# Records for the exercise:
_ _ _

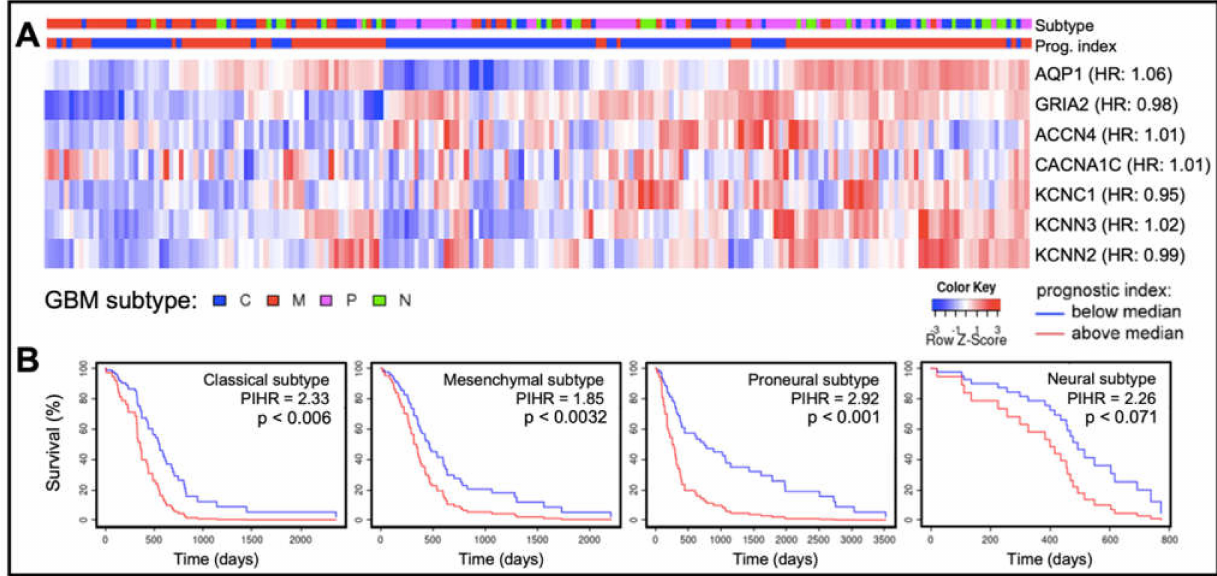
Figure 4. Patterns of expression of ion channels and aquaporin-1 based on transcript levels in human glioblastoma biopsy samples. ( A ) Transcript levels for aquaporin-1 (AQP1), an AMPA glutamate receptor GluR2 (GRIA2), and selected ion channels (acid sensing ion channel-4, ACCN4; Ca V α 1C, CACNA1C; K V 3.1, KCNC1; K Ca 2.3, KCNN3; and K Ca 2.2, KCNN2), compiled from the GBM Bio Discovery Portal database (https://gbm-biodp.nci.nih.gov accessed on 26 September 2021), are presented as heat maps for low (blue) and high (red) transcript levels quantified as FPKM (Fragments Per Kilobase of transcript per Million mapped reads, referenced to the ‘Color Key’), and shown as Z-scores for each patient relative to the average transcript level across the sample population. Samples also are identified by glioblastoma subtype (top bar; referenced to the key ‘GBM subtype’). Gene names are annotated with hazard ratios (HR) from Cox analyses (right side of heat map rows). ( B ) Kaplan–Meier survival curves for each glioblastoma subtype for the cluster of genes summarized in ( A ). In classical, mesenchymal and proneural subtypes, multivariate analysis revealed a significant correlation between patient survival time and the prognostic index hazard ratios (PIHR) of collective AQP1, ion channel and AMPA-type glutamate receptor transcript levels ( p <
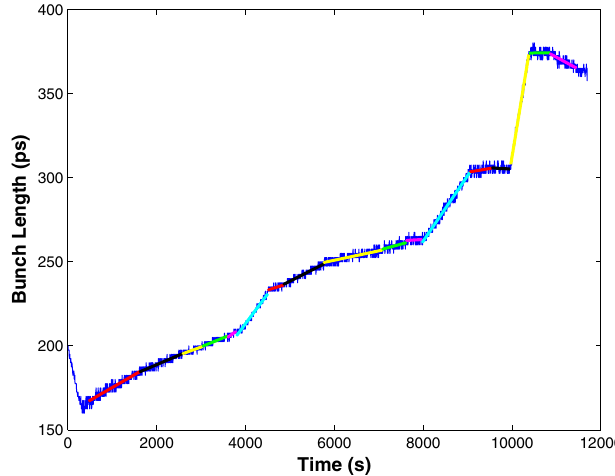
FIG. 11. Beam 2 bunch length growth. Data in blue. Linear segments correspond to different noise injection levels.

_ _ _

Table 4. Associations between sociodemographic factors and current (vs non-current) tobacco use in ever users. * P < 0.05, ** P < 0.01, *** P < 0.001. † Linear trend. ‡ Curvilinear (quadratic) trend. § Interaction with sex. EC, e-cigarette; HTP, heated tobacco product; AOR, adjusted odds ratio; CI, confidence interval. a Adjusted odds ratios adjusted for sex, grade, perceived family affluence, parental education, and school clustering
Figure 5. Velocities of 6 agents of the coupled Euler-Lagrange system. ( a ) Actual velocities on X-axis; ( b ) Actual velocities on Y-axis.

_ _ _

# Task prompt:
Look above for the line containing "Table 4. Associations". Output from there through the line containing "Figure 5. Velocities", exactly and inclusively.

# Result of the exercise:
Table 4. Associations between sociodemographic factors and current (vs non-current) tobacco use in ever users. * P < 0.05, ** P < 0.01, *** P < 0.001. † Linear trend. ‡ Curvilinear (quadratic) trend. § Interaction with sex. EC, e-cigarette; HTP, heated tobacco product; AOR, adjusted odds ratio; CI, confidence interval. a Adjusted odds ratios adjusted for sex, grade, perceived family affluence, parental education, and school clustering
Figure 5. Velocities of 6 agents of the coupled Euler-Lagrange system. ( a ) Actual velocities on X-axis; ( b ) Actual velocities on Y-axis.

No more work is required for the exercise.